> **Exercises**:
(1) Retype the passage on The Force Awakens word for word, starting with "The promise of" and going on through "Star Wars film.".
(2) Extend the passage on The Force Awakens, picking up after its final sentence.

> **Text block**:
((

The promise of those original characters returning, no matter how large a role they'd take in The Force Awakens, enticed virtually everyone even passingly familiar with Star Wars as a franchise to take an interest in the project. For this reason, it didn't just break the record but out and out destroyed the previously amazing Jurassic World numbers. This is one of the ultimate examples of delayed gratification. The failures of the Star Wars concept, George Lucas, more than doubled demand over time by failing to satisfy people in 1999, 2002, and 2005. A decade later, one of his disciples, JJ Abrams, steps in and instantly does something that many Star Wars fans would argue hadn't occurred since 1980. He made a great Star Wars film.

))

> **Data lines**:
((

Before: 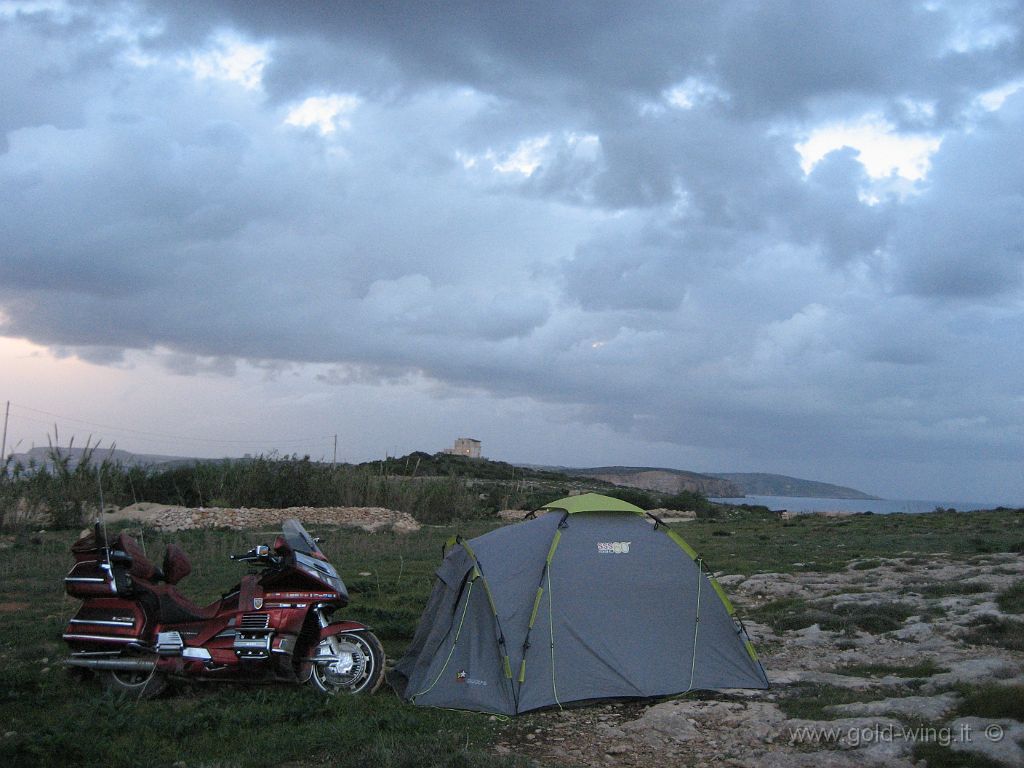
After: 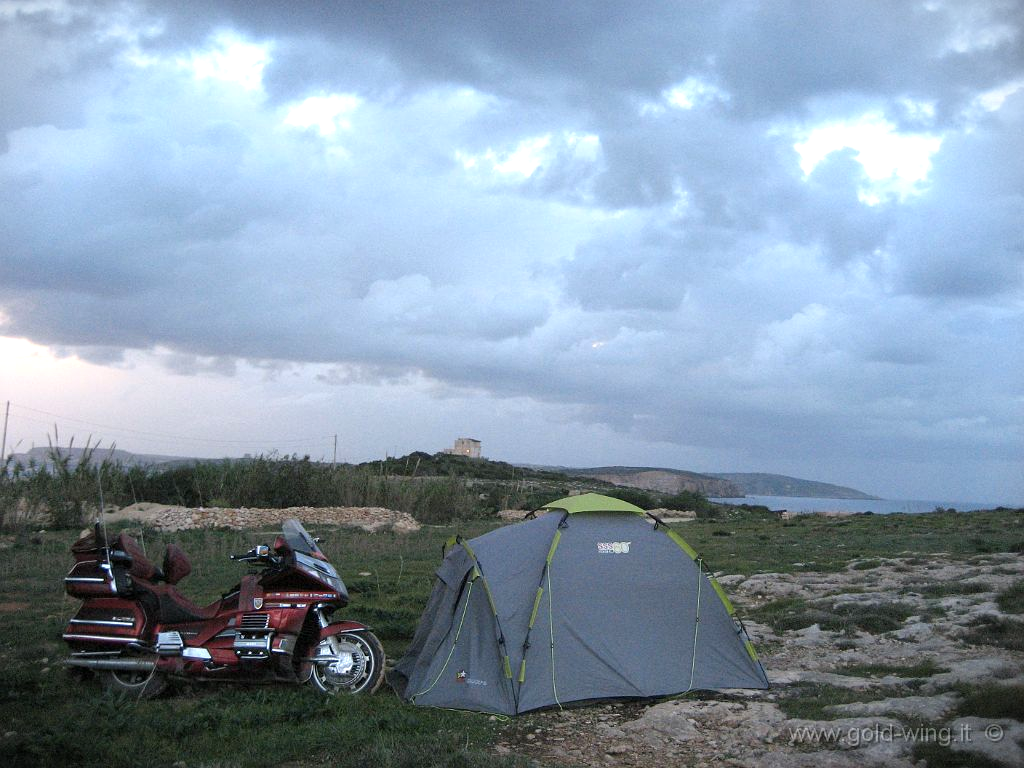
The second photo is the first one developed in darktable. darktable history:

))

> **Answers to the tasks**:
(1)
The promise of those original characters returning, no matter how large a role they'd take in The Force Awakens, enticed virtually everyone even passingly familiar with Star Wars as a franchise to take an interest in the project. For this reason, it didn't just break the record but out and out destroyed the previously amazing Jurassic World numbers. This is one of the ultimate examples of delayed gratification. The failures of the Star Wars concept, George Lucas, more than doubled demand over time by failing to satisfy people in 1999, 2002, and 2005. A decade later, one of his disciples, JJ Abrams, steps in and instantly does something that many Star Wars fans would argue hadn't occurred since 1980. He made a great Star Wars film.

(2)
Kim Hollis: Star Wars: The Force Awakens behaved like no other major December opener has before. In fact, it really didn’t follow typical blockbuster trending at all, as its Saturday increased from its true Friday number and Sunday didn’t deflate significantly, either. And I don’t really know how to explain what happened other than to say there was a “feeling” surrounding it. People who denigrated the prequels were still eagerly anticipating The Force Awakens, and that includes a lot of people who generally don’t go to see movies in theaters. The ubiquity of the marketing was practically unnecessary. It self-marketed. With the return of Han, Chewbacca, Leia and Luke, there was a nostalgia factor and excitement that you simply couldn’t capture with the prequels. People were just ready for a movie that they could unite around – I’ve never seen as much discussion for a movie (with a relatively simple plot) as I have for this one. It’s all about recapturing that moment when you saw one of the original films in the theater, or if you didn’t see them in the theater, truly experiencing it for the first time. People wanted to be part of that communal experience.
Kim Hollis: What do you think was different about Star Wars: The Force Awakens that made people respond to it more positively than the prequels?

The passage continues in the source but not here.